6. Safety of Operation
Safety determinations, including flight delays, diversions, or cancellations, are at the sole discretion of the operating carrier’s pilot-in-command or flight operations personnel.
Client agrees that AC Jets is not responsible for such decisions and holds AC Jets harmless from any loss or inconvenience arising from them.
7. Force Majeure
AC Jets shall not be liable for any failure or delay in performance caused by circumstances beyond its reasonable control, including but not limited to: weather conditions, mechanical issues, strikes, government regulations, war, terrorism, pandemics, or acts of God.
8. Liability & Damages
a. Neither AC Jets nor the air carrier shall be liable for indirect, incidental, or consequential damages, including loss of business or profits, due to any delay, cancellation, or service disruption.
b. Client assumes all risk related to travel schedules, business arrangements, and connecting flights.
c. Client shall not transport hazardous materials, illegal substances, or cargo that may endanger the aircraft or passengers.
d. Client agrees to indemnify and hold harmless AC Jets LLC and its affiliates, officers, employees, and agents from any loss, claim, or expense (including attorney’s fees) arising from the actions or negligence of Client, its passengers, or guests.
e. Client is responsible for any damage to the aircraft caused by Client or its passengers, excluding normal wear and tear.
9. Regulations
This Agreement and all charter arrangements are subject to all applicable laws and FAA regulations (14 CFR Part 135), and to any other government rules or certifications in effect at the time of flight.
10. Termination
In the event of Client default or breach, AC Jets may suspend or cancel any remaining services.
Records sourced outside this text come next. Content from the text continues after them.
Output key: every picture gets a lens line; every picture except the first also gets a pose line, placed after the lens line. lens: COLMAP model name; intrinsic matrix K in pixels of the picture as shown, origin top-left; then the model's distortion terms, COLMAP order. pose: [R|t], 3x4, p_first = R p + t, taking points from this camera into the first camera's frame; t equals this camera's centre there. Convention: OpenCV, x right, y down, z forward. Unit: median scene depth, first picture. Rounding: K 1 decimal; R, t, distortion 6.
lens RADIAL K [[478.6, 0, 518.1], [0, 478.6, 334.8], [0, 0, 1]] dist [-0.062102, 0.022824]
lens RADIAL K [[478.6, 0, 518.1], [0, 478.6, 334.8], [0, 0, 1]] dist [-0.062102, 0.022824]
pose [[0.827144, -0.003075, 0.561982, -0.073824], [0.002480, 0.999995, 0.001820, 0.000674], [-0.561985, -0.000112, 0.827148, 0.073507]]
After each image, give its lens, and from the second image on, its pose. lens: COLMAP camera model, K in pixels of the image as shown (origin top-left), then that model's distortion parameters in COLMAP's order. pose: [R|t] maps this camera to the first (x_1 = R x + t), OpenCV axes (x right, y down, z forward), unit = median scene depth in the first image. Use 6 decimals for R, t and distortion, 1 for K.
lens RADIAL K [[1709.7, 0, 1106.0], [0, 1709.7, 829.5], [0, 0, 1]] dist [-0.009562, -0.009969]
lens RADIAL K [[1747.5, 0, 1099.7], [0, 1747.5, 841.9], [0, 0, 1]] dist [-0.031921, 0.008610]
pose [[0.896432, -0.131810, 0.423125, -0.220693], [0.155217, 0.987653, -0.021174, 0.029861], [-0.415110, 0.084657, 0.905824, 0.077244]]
Client remains liable for all amounts due and any collection costs incurred by AC Jets.
11. Exclusions & Omissions
AC Jets shall not be liable for any typographical, clerical, or informational errors on its website or in materials provided by third-party carriers. Any omission does not alter or invalidate the intent of this Agreement.
12. Governing Law
This Agreement shall be governed by and construed in accordance with the laws of the State of New York, without regard to conflict of law principles.
Any dispute arising hereunder shall be resolved in the state or federal courts located in New York County, New York.
13. Severability
If any provision of this Agreement is held invalid or unenforceable, the remaining provisions shall remain in full force and effect.
14. Entire Agreement
This document, together with the accompanying Charter Itinerary, constitutes the entire agreement between AC Jets and the Client.
No modification or waiver shall be valid unless in writing and signed by both parties.
15. Attorney’s Fees
In any dispute arising from this Agreement, the prevailing party shall be entitled to recover reasonable attorney’s fees and legal costs.
16. Waiver
Failure by either party to enforce any provision of this Agreement shall not be deemed a waiver of such right or any other rights under this Agreement.
17. Counterparts
This Agreement may be executed electronically and in counterparts, each of which shall be considered an original and binding upon both parties.